Swapping wires around leaves a good possibility of smoking something... but you might get lucky.

Your reading makes sense, not sure on the L one but the S and IG make sense. Is there a bigger B+ lug somewhere on it that goes to the actual charging system? Sounds like S is for feedback from the charging system to the ECU so it can modulate the field coil voltage properly, IG is likely one end of the field coil itself. Got an FSM for the donor vehicle handy? That's what I'd probably look in first.
 
Pretty sure there is no large gauge cable ground for the alternator...? Unless it's in the field terminal setup or something (that 4 wire box).

When I upgraded all my cables, there was only a positive feed from the alternator to the battery.
 
Pretty sure there is no large gauge cable ground for the alternator...? Unless it's in the field terminal setup or something (that 4 wire box).

When I upgraded all my cables, there was only a positive feed from the alternator to the battery.
At least on my 91, 96, and 98 it's built into the field terminal setup. It's the big lug all the way out at the end of the strip of terminals.
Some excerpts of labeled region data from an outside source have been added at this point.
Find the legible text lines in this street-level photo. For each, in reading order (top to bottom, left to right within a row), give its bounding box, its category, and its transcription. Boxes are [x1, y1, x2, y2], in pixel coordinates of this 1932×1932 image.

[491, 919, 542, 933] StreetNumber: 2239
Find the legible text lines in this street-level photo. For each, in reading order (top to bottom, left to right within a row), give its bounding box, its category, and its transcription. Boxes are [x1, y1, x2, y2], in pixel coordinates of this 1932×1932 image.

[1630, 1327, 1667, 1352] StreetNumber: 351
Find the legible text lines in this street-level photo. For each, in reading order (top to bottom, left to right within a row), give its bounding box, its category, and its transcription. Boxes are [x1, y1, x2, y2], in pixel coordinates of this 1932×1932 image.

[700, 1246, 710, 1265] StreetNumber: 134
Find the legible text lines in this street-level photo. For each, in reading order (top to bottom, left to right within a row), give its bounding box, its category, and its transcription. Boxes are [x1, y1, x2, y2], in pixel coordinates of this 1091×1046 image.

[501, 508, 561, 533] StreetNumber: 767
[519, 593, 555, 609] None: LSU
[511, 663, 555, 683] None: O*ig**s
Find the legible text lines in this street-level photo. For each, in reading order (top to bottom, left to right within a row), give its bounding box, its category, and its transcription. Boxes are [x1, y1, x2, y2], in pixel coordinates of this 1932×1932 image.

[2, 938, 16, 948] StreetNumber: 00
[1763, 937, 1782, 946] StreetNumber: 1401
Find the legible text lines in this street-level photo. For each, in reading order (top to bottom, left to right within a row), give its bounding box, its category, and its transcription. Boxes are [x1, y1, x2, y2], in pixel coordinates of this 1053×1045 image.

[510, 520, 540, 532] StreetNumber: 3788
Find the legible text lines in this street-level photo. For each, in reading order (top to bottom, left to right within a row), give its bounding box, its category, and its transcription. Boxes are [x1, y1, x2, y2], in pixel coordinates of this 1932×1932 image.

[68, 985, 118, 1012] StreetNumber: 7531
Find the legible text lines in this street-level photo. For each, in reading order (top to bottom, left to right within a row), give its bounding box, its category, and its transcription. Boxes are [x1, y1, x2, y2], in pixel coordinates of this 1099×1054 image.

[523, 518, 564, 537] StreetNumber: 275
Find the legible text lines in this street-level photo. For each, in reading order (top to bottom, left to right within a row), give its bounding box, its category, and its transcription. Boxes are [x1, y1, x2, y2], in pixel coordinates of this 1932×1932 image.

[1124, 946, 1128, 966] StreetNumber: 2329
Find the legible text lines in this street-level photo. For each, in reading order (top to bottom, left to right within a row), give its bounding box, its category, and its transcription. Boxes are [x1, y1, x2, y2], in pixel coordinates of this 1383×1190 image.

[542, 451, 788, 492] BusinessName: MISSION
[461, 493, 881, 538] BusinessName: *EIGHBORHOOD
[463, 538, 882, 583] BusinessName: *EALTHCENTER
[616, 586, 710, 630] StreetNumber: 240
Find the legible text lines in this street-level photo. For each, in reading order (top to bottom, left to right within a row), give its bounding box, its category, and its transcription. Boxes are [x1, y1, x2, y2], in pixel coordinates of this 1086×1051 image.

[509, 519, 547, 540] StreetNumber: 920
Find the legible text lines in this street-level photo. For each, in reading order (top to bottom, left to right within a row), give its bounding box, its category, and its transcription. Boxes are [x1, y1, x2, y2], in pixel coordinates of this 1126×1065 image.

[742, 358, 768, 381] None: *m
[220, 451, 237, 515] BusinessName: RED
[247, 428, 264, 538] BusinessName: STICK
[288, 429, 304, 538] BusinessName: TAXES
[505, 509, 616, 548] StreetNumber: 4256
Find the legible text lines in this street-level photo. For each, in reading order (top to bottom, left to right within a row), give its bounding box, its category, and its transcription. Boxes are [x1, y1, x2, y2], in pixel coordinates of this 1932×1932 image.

On some years (I forget which, specifically) there may also be a large ground wire to one of the bolts holding the ignition coil to the block, and/or to the stud that holds the oil dipstick tube down.
 
At least on my 91, 96, and 98 it's built into the field terminal setup. It's the big lug all the way out at the end of the strip of terminals.

On some years (I forget which, specifically) there may also be a large ground wire to one of the bolts holding the ignition coil to the block, and/or to the stud that holds the oil dipstick tube down.

That would make sense, mine has that too.

Large ground wire to the ignition coil stud definitely that comes back to the battery.

Then there is the strap from firewall to the back of the head.

The ground on the engine block near the dipstick does not provide a ground, it's for some other items (can't remember).